James Tylor: Te Moana Nui: Navigating time and space

Loop

21 December 2017

While Garland focuses primarily on objects, we do like to highlight representational practices like photographs that involve craft and materials. We featured his torn photograph Aotearoa my Hawaiki in the online exhibition Second Home. A recent series uses the concept of Te Moana Nui to frame a series of works that were exhibited at the Samstag Museum in Adelaide and Monash Gallery of Art in Melbourne. Tylor masters the Daguerreotype method that was used to capture the first photographic images of Indigenous peoples in Moana.

Artist Statement

Te Moana Nui is a daguerreotype series that navigates through the cultural history of the Pacific Ocean. Te Moana Nui is the most accepted Polynesian name for the region of Pacific Ocean and in Māori language it is extended slightly to Te Moana Nui o Kiwa. Polynesian people have been exploring, migrating and living throughout the Pacific Ocean for more than 5000 years.

Polynesian people have developed rich and diverse cultural customs from travelling, trading and living in the Pacific. Polynesian migration has stretched from the Philippines in Asia to trading in Chile, South America. They have also settled as far as Aotearoa (New Zealand) in the South, Norfolk Island in the West, Rapa Nui (Easter Island) in the east and Hawai’i in the North of the Pacific Ocean.

The history of different cultural changes that have taken place in the Pacific region has been greatly influenced by migration, war and trade. Polynesian people have not just traded items such as food and cultural material, but also language, beliefs, ideas and customs.

In recent years, Polynesian people and culture have been greatly affected by the colonisation of the Pacific by multiple European empires, including the British, French, Spanish, Portuguese, Germans and Americans. European colonisation has changed many aspects of Polynesian society, such as language, religion, food, migration and trade.

In Te Moana Nui: Navigating time and space, I have drawn on my Māori heritage to focus on the Polynesian cultural history of Aotearoa and how this has been influenced by migration, trade and conflict in the Pacific region of Te Moana Nui

Biography

James Tylor (Possum) was born in Mildura, Victoria. He spent his childhood in Menindee in far west New South Wales, and then moved to Kununurra and Derby in the Kimberley region of Western Australia in his adolescent years. From 2003 to 2008, James trained and worked as a carpenter in Australia and Denmark. In 2011 he completed a bachelor of Visual Arts (Photography) at the South Australian School of Art in Adelaide and in 2012 he completed Honours in Fine Arts (Photography) at the Tasmanian School of Art in Hobart. He returned to Adelaide in 2013 and completed a Masters in Visual Art (Photography) at the South Australian School of Art. James currently lives and works in Adelaide.

James’ artistic practice examines concepts around cultural identity in Australian contemporary society and social history. He explores Australian cultural representations through his multi-cultural heritage, which comprises Nunga (Kaurna), Māori (Te Arawa) and European (English, Scottish, Irish, Dutch, Iberian and Norwegian) Australian ancestry.

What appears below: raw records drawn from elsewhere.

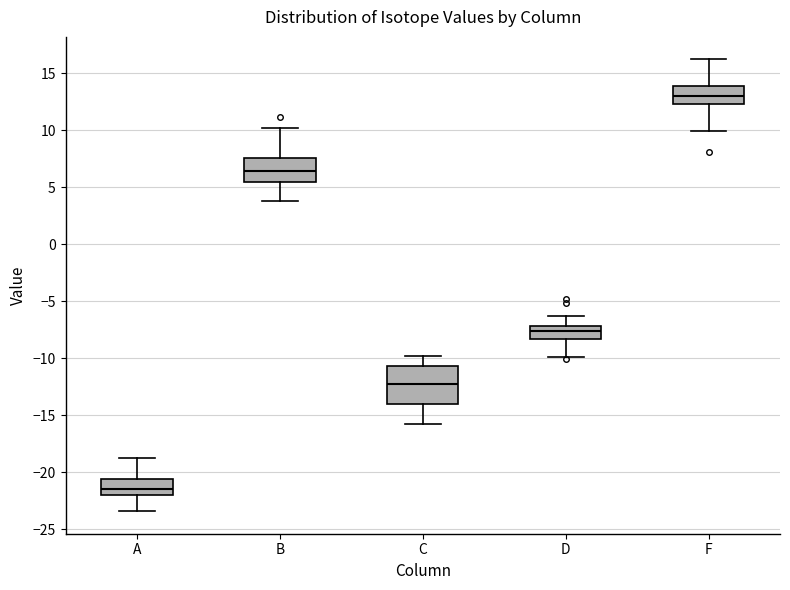

Which box is the tallest, from its lower edge to its upper edge?

C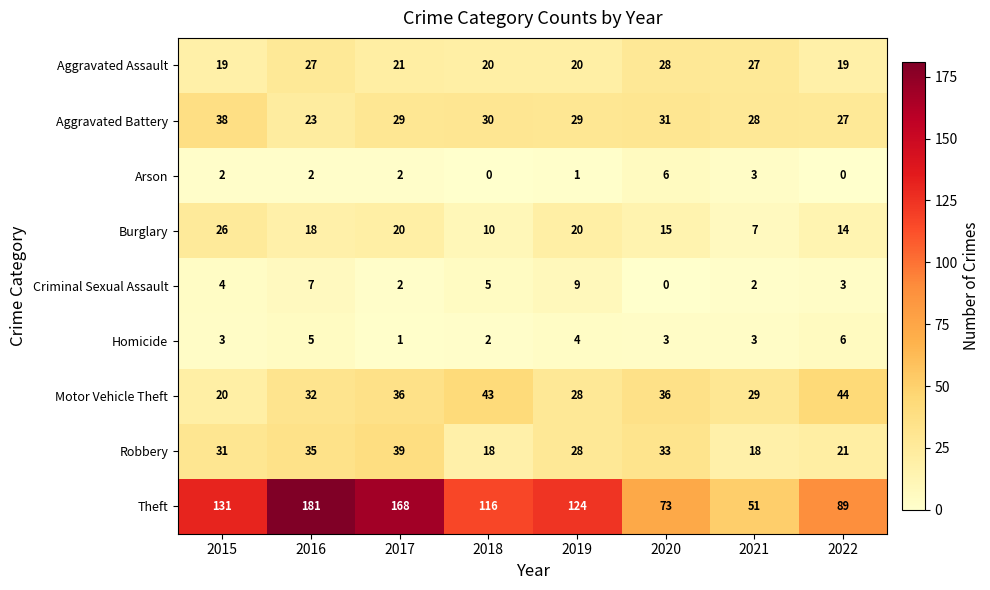

The Burglary series shows 6 at 2018. True or false?

False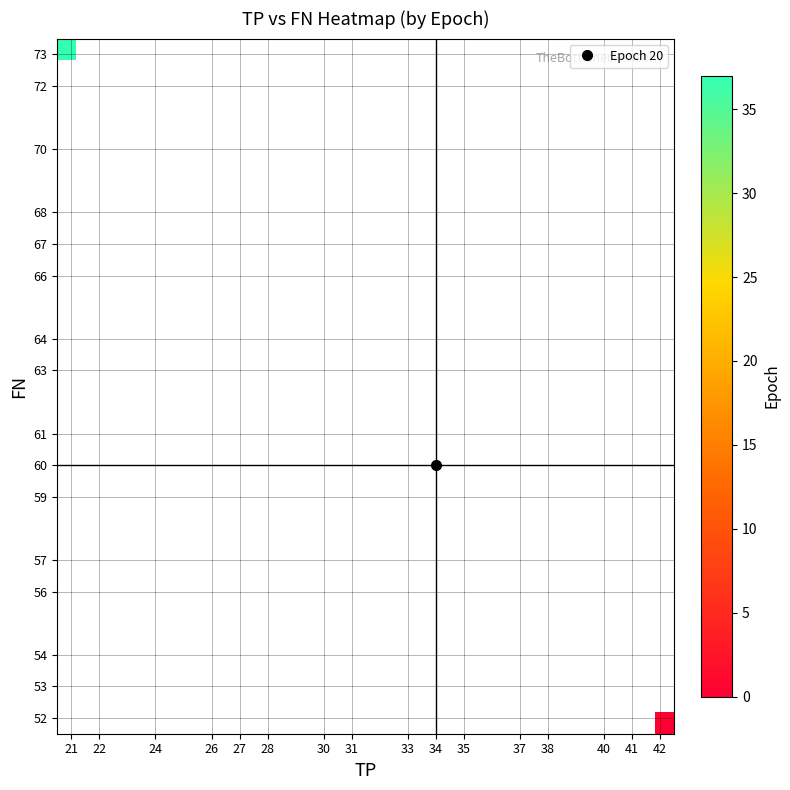

Between 27 and 38, which is larger?

38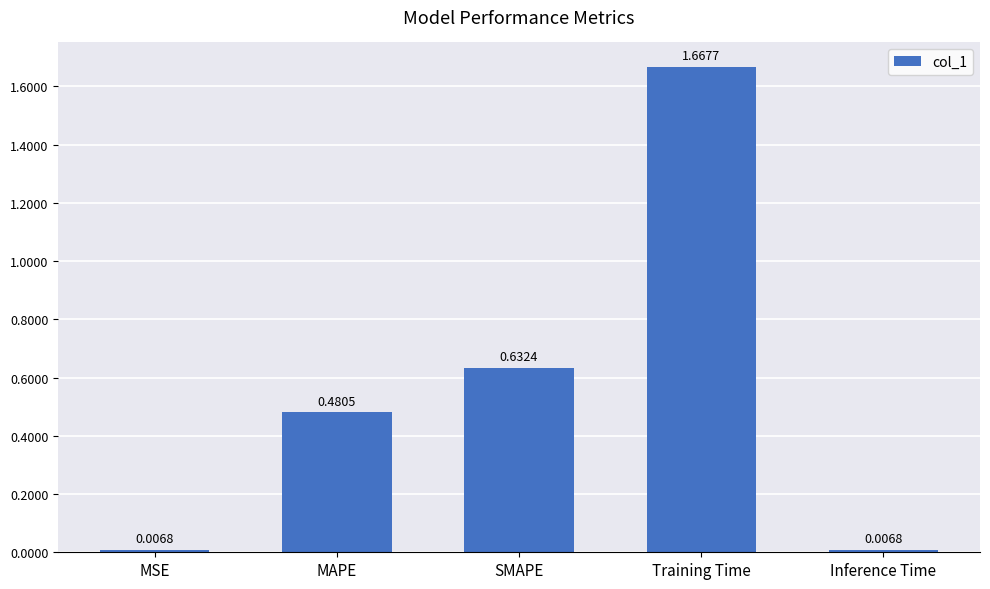

What is the sum of the values at SMAPE and Training Time?

2.3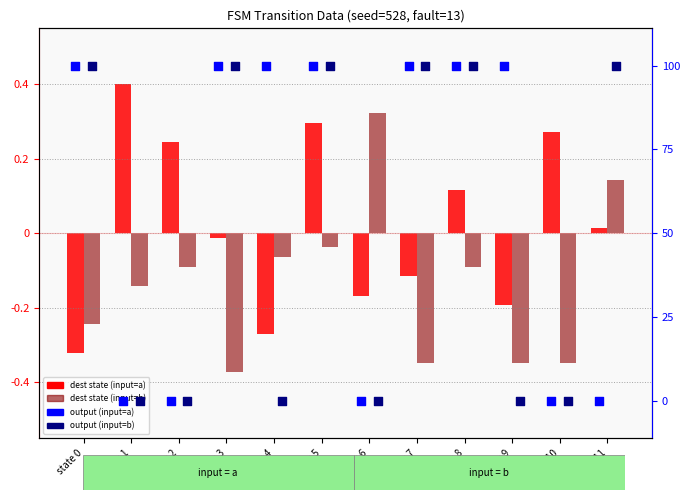

Which series contains the lowest Y value?

output (input=a)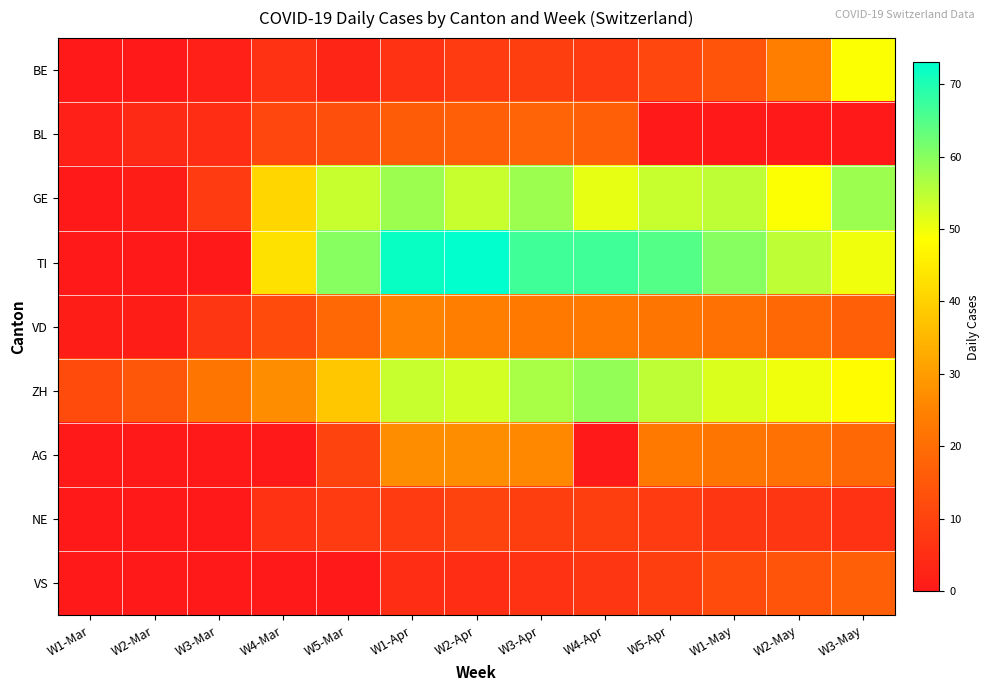

At W3-Mar, list the series in order from largest to smallest.

ZH, GE, VD, BL, BE, TI, AG, NE, VS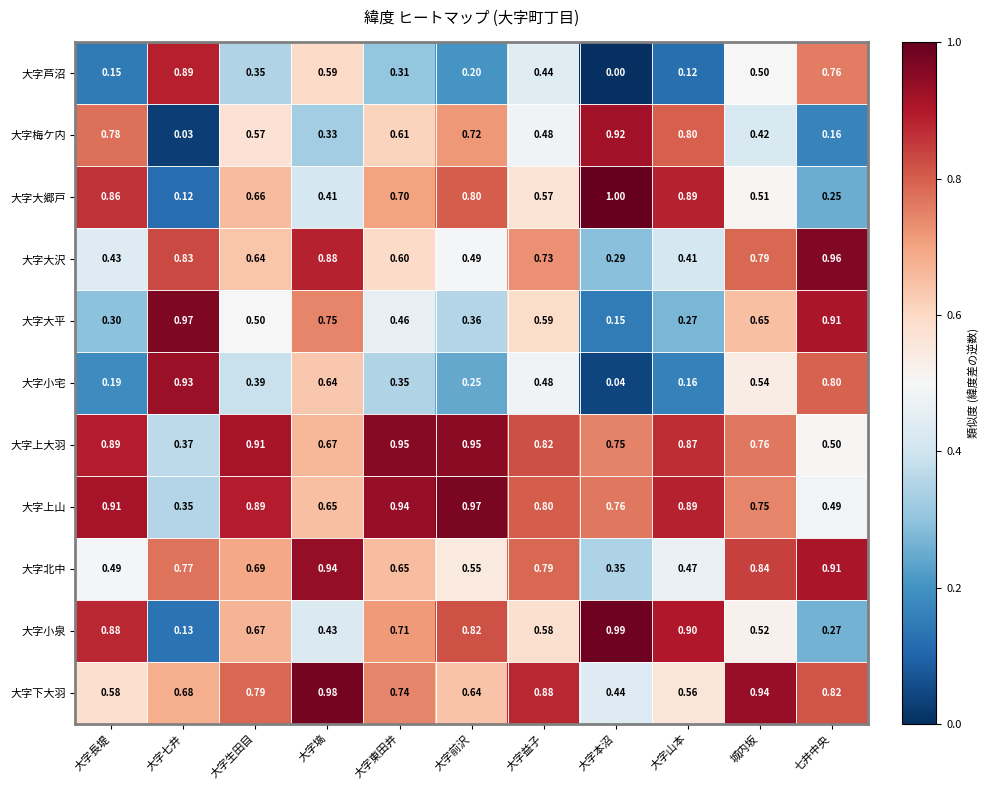

Where is 大字大沢 nearest to the value 0?

大字本沼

James’ work focuses largely on the 19th-century history of Australia and its continual effect on present-day issues surrounding cultural identity in Australia.

James’ artistic practice specialises in experimental and historical photographic processes. He uses a hybrid of analogue and digital photographic techniques to create contemporary artworks that reference Australian society and history. The processes he employs are the physical manipulation of digital photographic printing, such as the manual hand-colouring of digital prints or the application of physical interventions to the surfaces of digital prints. James also uses the historical 19th-century photographic process of the Becquerel Daguerreotype with the aid of modern technology to create new and contemporary Daguerreotypes. Photography was historically used to document Aboriginal culture and the European colonisation of Australia. James is interested in these unique photographic processes to re-contextualise the representation of Australian society and history.